"Ni le ciel ni la terre" : la guerre afghane aux frontières du fantastique

Mehdi Omaïs
Publié le 30 septembre 2015 à 16h34
"Ni le ciel ni la terre" : la guerre afghane aux frontières du fantastique

CRITIQUE – Sélectionné en mai dernier à la Semaine de la critique cannoise, "Ni le ciel ni la terre" marque les premiers pas derrière la caméra de Clément Cogitore. Et retrace le mystérieux quotidien de soldats français dépêchés en Afghanistan.

 Une histoire forte
2014, à l’approche du retrait des troupes. Paysages montagneux et rocailleux. Chaleur accablante. Menaces tapies. Dans une vallée perdue du Wakhan, à la frontière afghano-pakistanaise, le capitaine Antarès Bonassieu (Jérémie Renier) et sa section veillent au grain, guettant dans l’immensité d’un relief terne l’irruption de potentiels talibans batailleurs. A l’image des soldats de Jarhead de Sam Mendes, les héros de Ni le ciel ni la terre patientent derrière leurs jumelles, surveillent et font quelques remontrances çà et là quand des écarts de conduite émaillent leur mission. La situation se corse hélas quand – ô mystère ! – ces derniers se mettent à disparaître.       

 Un traitement original
Plasticien de métier, Clément Cogitore convoque son savoir-faire et sa maîtrise de l’image pour conférer à son premier long métrage une aura novatrice et inattendue. Ancrée dans un terreau très réaliste, sa réalisation épouse sans fausse note un délinéament fantastique, autorisant la rencontre au sommet de deux genres cinématographiques difficilement appariables. Ici, la guerre, aussi visible théoriquement soit-elle, est nimbée d’une atmosphère métaphysique où l’ennemi se révèle aussi spectral que les corps des soldats en vision nocturne. Tel un funambule, le cinéaste marche ainsi sur un fil reliant le visible à l’invisible, le réel à l’irréel.      
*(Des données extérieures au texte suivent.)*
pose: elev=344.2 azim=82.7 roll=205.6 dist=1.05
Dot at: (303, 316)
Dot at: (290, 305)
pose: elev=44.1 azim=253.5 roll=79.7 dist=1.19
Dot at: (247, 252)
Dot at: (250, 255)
 Une distribution au diapason
Dans ce tableau, les acteurs auraient pu perdre pied et devenir des marionnettes, des figures fantomatiques d’un conflit instable, insondable, parfois immatériel. C’est sans compter le soin apporté à leur direction. De Jérémie Renier à Kevin Azaïs, la révélation des Combattants, chacun semble s’être fondu corps et âme dans le décor. Les craintes, appréhensions et incompréhensions de leurs personnages sont plus palpables que jamais. Mieux : ces sentiments trouvent dans la réalisation habile de Cogitore une manière d’exister de façon purement métaphysique. La perdition, tant corporelle que cérébrale, est manifeste.